Rekayasa Tebar Pesona

Senin 05 Sep 2022, 06:01 WIB

KANDIDAT hendaknya peduli kepada rakyat, mereka yang melarat, terjerat beban hidupnya karena keterbatasan kemampuan, bukan kepada penguasa ataupun konglomerat yang memiliki kelebihan kemampuan..” – Harmoko 
 
Beragam aksi dilakukan politikus negeri ini menyongsong kontestasi pemilihan presiden (Pilpres) 2024. Mulai dari aksi “blusukan” untuk menarik perhatian dan kritikan, hingga memposting kegiatan “uniknya” di akun media sosial menjadi (berharap) viral. Tebar pesona sepertinya kian masif dilakukan para kandidat capres guna menaikkan popularitas dan elektabilitas.
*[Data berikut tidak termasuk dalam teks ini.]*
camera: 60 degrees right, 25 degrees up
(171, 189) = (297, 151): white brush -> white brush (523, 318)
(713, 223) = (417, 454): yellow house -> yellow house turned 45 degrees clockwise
Aksi ini sah-sah saja. Tak ada larangan ataupun halangan lebih-lebih bagi kandidat yang memiliki kekuasaan dan kemampuan. Sebut saja yang sekarang menjabat menteri, gubernur, dan pemimpin partai politik.
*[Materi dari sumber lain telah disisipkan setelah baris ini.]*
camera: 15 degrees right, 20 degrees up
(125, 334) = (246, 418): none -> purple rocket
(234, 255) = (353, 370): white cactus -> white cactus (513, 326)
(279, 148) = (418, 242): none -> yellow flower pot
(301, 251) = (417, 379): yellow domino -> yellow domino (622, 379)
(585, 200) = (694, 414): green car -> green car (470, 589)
Tampak menggelitik, jika pesona yang ditebar kebablasan, keluar dari tugas dan tanggung jawabnya. Terkesan mengada-ada, jika tidak mau disebut rekayasa, kalau agenda seremonial cukup dihadiri pejabat setingkat camat ataupun lurah.

Publik paham betul mencermati fenomena tebar pesona semacam ini, tetapi di sisi lain rakyat menyambutnya dengan hati riang kepada pejabat yang mau dekat dengan rakyat, bersedia dengan susah  payah mengunjungi dan menyapa rakyatnya. Ini gambaran bahwa rakyat selama ini “haus kasih sayang”, dari para pemimpinnya.

Pejabat yang peduli rakyat itulah kriteria pemimpin masa depan harapan bangsa. Bukan peduli kepada dirinya, keluarganya, kerabatnya dan kelompoknya. Bukan pemimpin yang membangun kekuatan untuk melanggengkan kekuasan, dengan memanipulasi dukungan publik.

Tebar pesona adalah aksi nyata mencari dukungan. Tak jarang, para elite, secara riil membangun simpati, bahkan empati yang murni dari dalam diri, bukan manipulasi. Publik pun paham betul mana yang nyata dan sebatas rekayasa.

Yang repot, jika sebagian publik tergoda tebar pesona, yang seolah nyata, tetapi rekayasa adanya untuk ke depannya. Sikap peduli yang dibangun meraih simpati dan empati hanya untuk saat ini, jelang gelaran pilpres dan pemilu, tetapi tidak untuk nanti, setelah jadi (terpilih).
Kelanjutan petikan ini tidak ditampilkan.